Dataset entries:
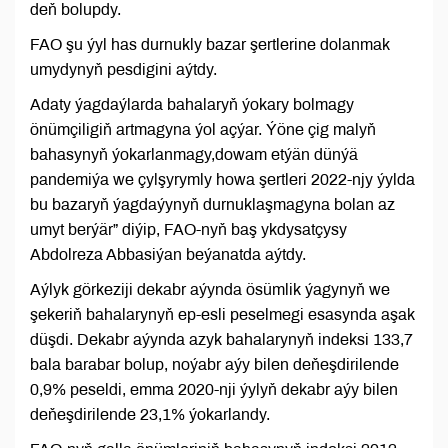
deň bolupdy.
FAO şu ýyl has durnukly bazar şertlerine dolanmak
umydynyň pesdigini aýtdy.
Adaty ýagdaýlarda bahalaryň ýokary bolmagy
önümçiligiň artmagyna ýol açýar. Ýöne çig malyň
bahasynyň ýokarlanmagy,dowam etýän dünýä
pandemiýa we çylşyrymly howa şertleri 2022-njy ýylda
bu bazaryň ýagdaýynyň durnuklaşmagyna bolan az
umyt berýär” diýip, FAO-nyň baş ykdysatçysy
Abdolreza Abbasiýan beýanatda aýtdy.
Aýlyk görkeziji dekabr aýynda ösümlik ýagynyň we
şekeriň bahalarynyň ep-esli peselmegi esasynda aşak
düşdi. Dekabr aýynda azyk bahalarynyň indeksi 133,7
bala barabar bolup, noýabr aýy bilen deňeşdirilende
0,9% peseldi, emma 2020-nji ýylyň dekabr aýy bilen
deňeşdirilende 23,1% ýokarlandy.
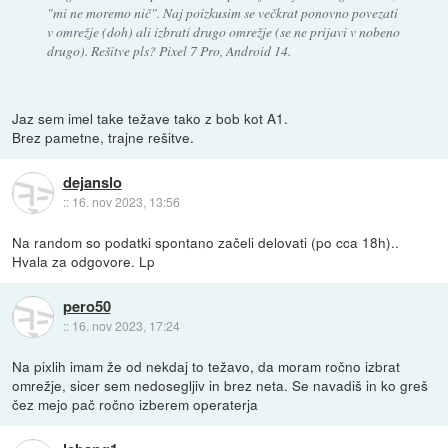
"mi ne moremo nič". Naj poizkusim se večkrat ponovno povezati
v omrežje (doh) ali izbrati drugo omrežje (se ne prijavi v nobeno
drugo). Rešitve pls? Pixel 7 Pro, Android 14.
Jaz sem imel take težave tako z bob kot A1.
Brez pametne, trajne rešitve.
dejanslo
::
16. nov 2023, 13:56
Na random so podatki spontano začeli delovati (po cca 18h)..
Hvala za odgovore. Lp
pero50
::
16. nov 2023, 17:24
Na pixlih imam že od nekdaj to težavo, da moram ročno izbrat
omrežje, sicer sem nedosegljiv in brez neta. Se navadiš in ko greš
čez mejo pač ročno izberem operaterja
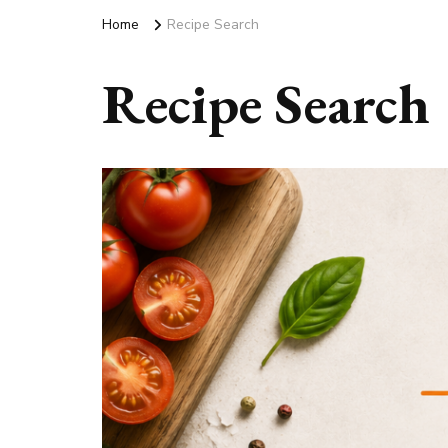
Home
Recipe Search
Recipe Search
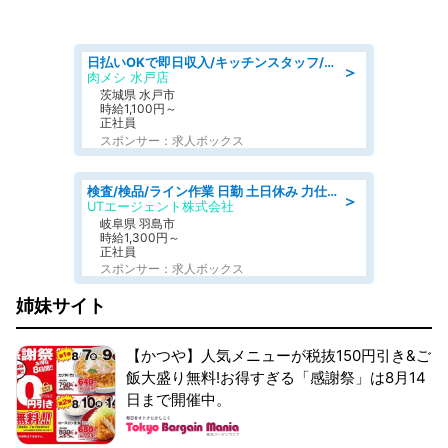
日払いOKで即日収入/キッチンスタッフ/「原付免許必須」デリバリー業務など、自己成長可能な幅広い仕事に挑戦!髪型自由&ピアス・ネイルOK/茨城県/水戸市
＞
肉メシ 水戸店
茨城県 水戸市
時給1,100円～
正社員
スポンサー：求人ボックス
検査/検品/ライン作業 日勤 土日休み 力仕事ほぼなし 座り作業メイン 検品·検査
＞
UTエージェント株式会社
岐阜県 羽島市
時給1,300円～
正社員
スポンサー：求人ボックス
姉妹サイト
【かつや】人気メニューが税抜150円引き&ご
飯大盛り無料!お得すぎる「感謝祭」は8月14
日まで開催中。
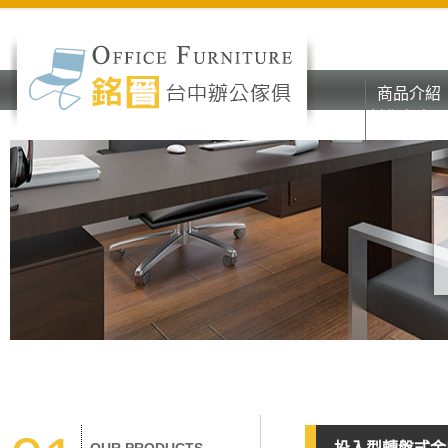
商品介紹
彰化台中o
商品介紹
辦公家具
彰化台中o
辦公家具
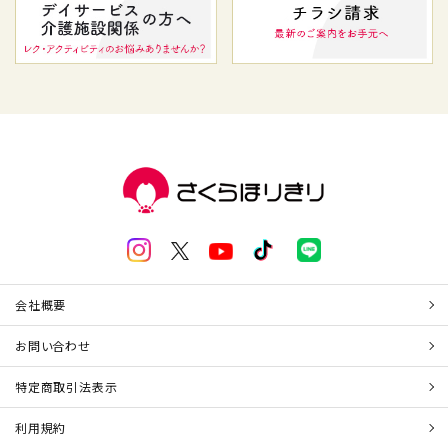
会社概要
お問い合わせ
特定商取引法表示
利用規約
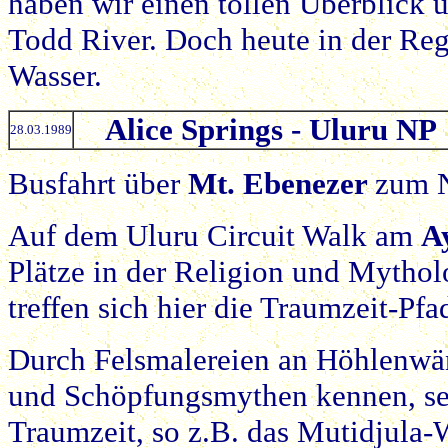
haben wir einen tollen Überblick ü
Todd River. Doch heute in der Rege
Wasser.
Alice Springs - Uluru NP
28.03.1989
Busfahrt über
Mt. Ebenezer
zum N
Auf dem Uluru Circuit Walk am
A
Plätze in der Religion und Mythol
treffen sich hier die Traumzeit-Pfa
Durch Felsmalereien an Höhlenwä
und Schöpfungsmythen kennen, seh
Traumzeit, so z.B. das Mutidjula-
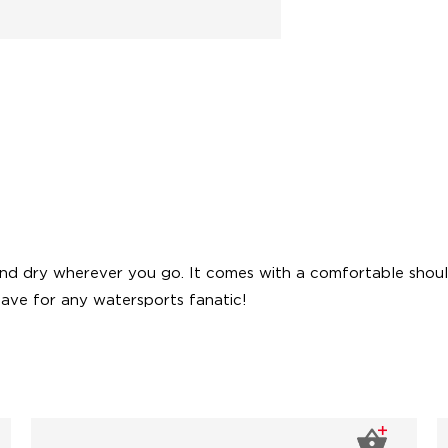
and dry wherever you go. It comes with a comfortable shoul
 have for any watersports fanatic!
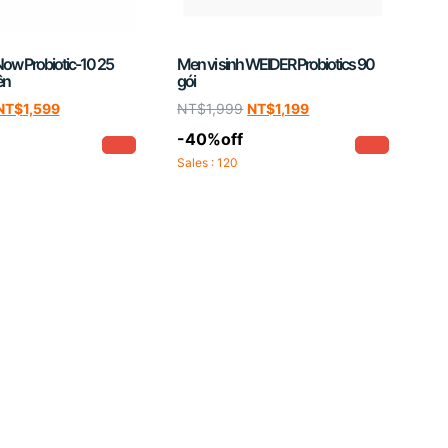
Now Probiotic-10 25
Men vi sinh WEIDER Probiotics 90
ên
gói
NT$
1,599
NT$
1,999
NT$
1,199
-40%off
Sales : 120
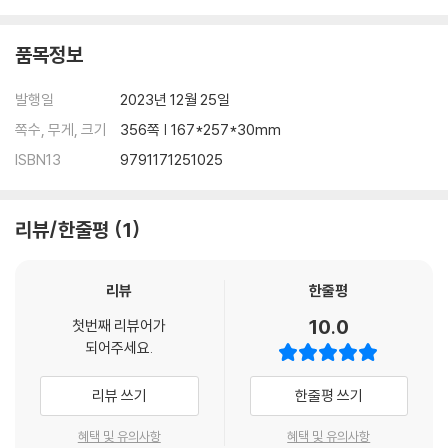
품목정보
발행일
2023년 12월 25일
쪽수, 무게, 크기
356쪽 | 167*257*30mm
ISBN13
9791171251025
리뷰/한줄평
1
리뷰
한줄평
10.0
첫번째 리뷰어가
되어주세요.
리뷰 쓰기
한줄평 쓰기
혜택 및 유의사항
혜택 및 유의사항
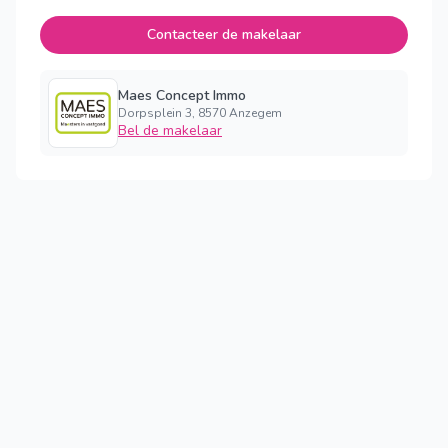
Contacteer de makelaar
Maes Concept Immo
Dorpsplein 3, 8570 Anzegem
Bel de makelaar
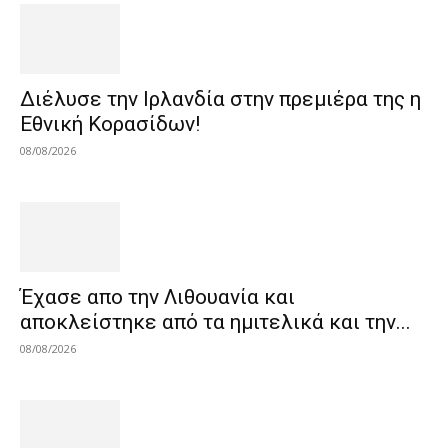
Διέλυσε την Ιρλανδία στην πρεμιέρα της η
Εθνική Κορασίδων!
08/08/2026
Έχασε απο την Λιθουανία και
αποκλείστηκε από τα ημιτελικά και την...
08/08/2026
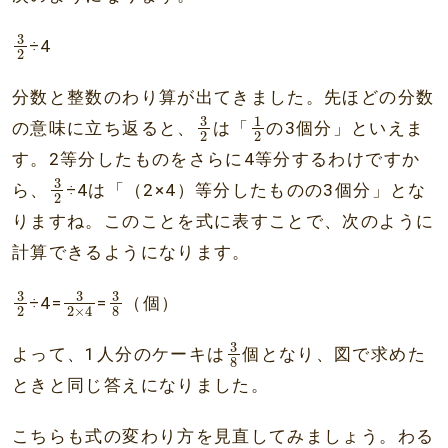
3
2
3
÷4
2
分数と整数のわり算が出てきました。先ほどの分数
3
2
1
2
3
1
の意味に立ち返ると、
は「
の3個分」といえま
2
2
す。2等分したものをさらに4等分するわけですか
3
2
3
ら、
÷4は「（2×4）等分したものの3個分」とな
2
りますね。このことを式に表すことで、次のように
計算できるようになります。
3
2
3
2
×
4
3
8
3
3
3
÷4=
=
（個）
8
2
2
×
4
3
8
3
よって、1人分のケーキは
個となり、図で求めた
8
ときと同じ答えになりました。
こちらも式の変わり方を見直してみましょう。わる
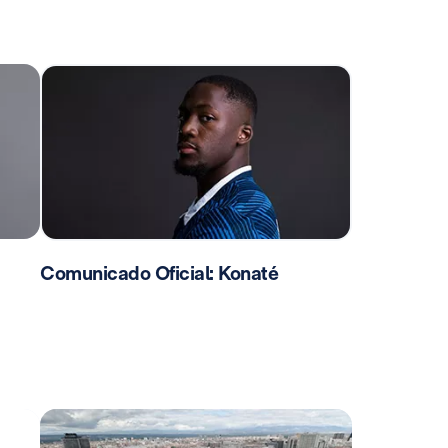
Comunicado Oficial: Konaté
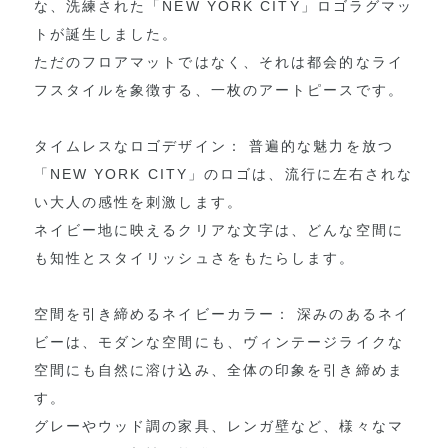
な、洗練された「NEW YORK CITY」ロゴラグマッ
トが誕生しました。
ただのフロアマットではなく、それは都会的なライ
フスタイルを象徴する、一枚のアートピースです。
タイムレスなロゴデザイン： 普遍的な魅力を放つ
「NEW YORK CITY」のロゴは、流行に左右されな
い大人の感性を刺激します。
ネイビー地に映えるクリアな文字は、どんな空間に
も知性とスタイリッシュさをもたらします。
空間を引き締めるネイビーカラー： 深みのあるネイ
ビーは、モダンな空間にも、ヴィンテージライクな
空間にも自然に溶け込み、全体の印象を引き締めま
す。
グレーやウッド調の家具、レンガ壁など、様々なマ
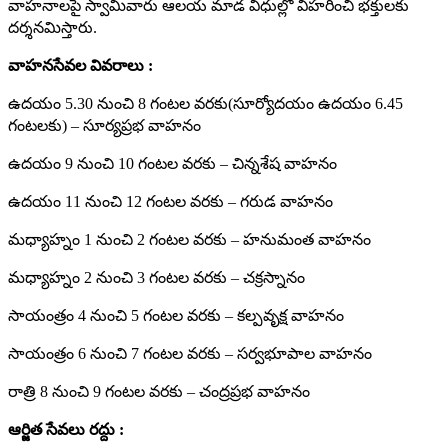
వాహనాలపై స్వామివారు ఆలయ మాడ వీధుల్లో విహరించి భక్తులకు
దర్శనమిస్తారు.
వాహనసేవల వివరాలు :
ఉదయం 5.30 నుంచి 8 గంటల వరకు(సూర్యోద‌యం ఉద‌యం 6.45
గంట‌ల‌కు) – సూర్యప్రభ వాహనం
ఉదయం 9 నుంచి 10 గంటల వరకు – చిన్నశేష వాహనం
ఉదయం 11 నుంచి 12 గంటల వరకు – గరుడ వాహనం
మధ్యాహ్నం 1 నుంచి 2 గంటల వరకు – హనుమంత వాహనం
మధ్యాహ్నం 2 నుంచి 3 గంటల వరకు – చక్రస్నానం
సాయంత్రం 4 నుంచి 5 గంటల వరకు – కల్పవృక్ష వాహనం
సాయంత్రం 6 నుంచి 7 గంటల వరకు – సర్వభూపాల వాహనం
రాత్రి 8 నుంచి 9 గంటల వరకు – చంద్రప్రభ వాహనం
ఆర్జిత సేవలు రద్దు :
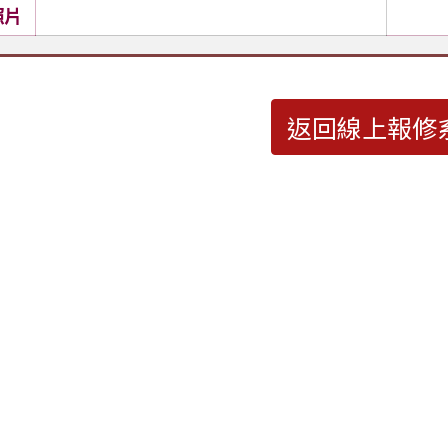
照片
返回線上報修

* **Exercise brief**: Return word for word the line bearing "αποκλείστηκε από τα ημιτελικά και την..." and every later line of the entries, but none of the pictures.

* **Solution for this exercise**:
αποκλείστηκε από τα ημιτελικά και την...
08/08/2026
3
2
3
÷4
2
分数と整数のわり算が出てきました。先ほどの分数
3
2
1
2
3
1
の意味に立ち返ると、
は「
の3個分」といえま
2
2
す。2等分したものをさらに4等分するわけですか
3
2
3
ら、
÷4は「（2×4）等分したものの3個分」とな
2
りますね。このことを式に表すことで、次のように
計算できるようになります。
3
2
3
2
×
4
3
8
3
3
3
÷4=
=
（個）
8
2
2
×
4
3
8
3
よって、1人分のケーキは
個となり、図で求めた
8
ときと同じ答えになりました。
こちらも式の変わり方を見直してみましょう。わる
Comunicado Oficial: Konaté
な、洗練された「NEW YORK CITY」ロゴラグマッ
トが誕生しました。
ただのフロアマットではなく、それは都会的なライ
フスタイルを象徴する、一枚のアートピースです。
タイムレスなロゴデザイン： 普遍的な魅力を放つ
「NEW YORK CITY」のロゴは、流行に左右されな
い大人の感性を刺激します。
ネイビー地に映えるクリアな文字は、どんな空間に
も知性とスタイリッシュさをもたらします。
空間を引き締めるネイビーカラー： 深みのあるネイ
ビーは、モダンな空間にも、ヴィンテージライクな
空間にも自然に溶け込み、全体の印象を引き締めま
す。
グレーやウッド調の家具、レンガ壁など、様々なマ
వాహనాలపై స్వామివారు ఆలయ మాడ వీధుల్లో విహరించి భక్తులకు
దర్శనమిస్తారు.
వాహనసేవల వివరాలు :
ఉదయం 5.30 నుంచి 8 గంటల వరకు(సూర్యోద‌యం ఉద‌యం 6.45
గంట‌ల‌కు) – సూర్యప్రభ వాహనం
ఉదయం 9 నుంచి 10 గంటల వరకు – చిన్నశేష వాహనం
ఉదయం 11 నుంచి 12 గంటల వరకు – గరుడ వాహనం
మధ్యాహ్నం 1 నుంచి 2 గంటల వరకు – హనుమంత వాహనం
మధ్యాహ్నం 2 నుంచి 3 గంటల వరకు – చక్రస్నానం
సాయంత్రం 4 నుంచి 5 గంటల వరకు – కల్పవృక్ష వాహనం
సాయంత్రం 6 నుంచి 7 గంటల వరకు – సర్వభూపాల వాహనం
రాత్రి 8 నుంచి 9 గంటల వరకు – చంద్రప్రభ వాహనం
ఆర్జిత సేవలు రద్దు :
照片
返回線上報修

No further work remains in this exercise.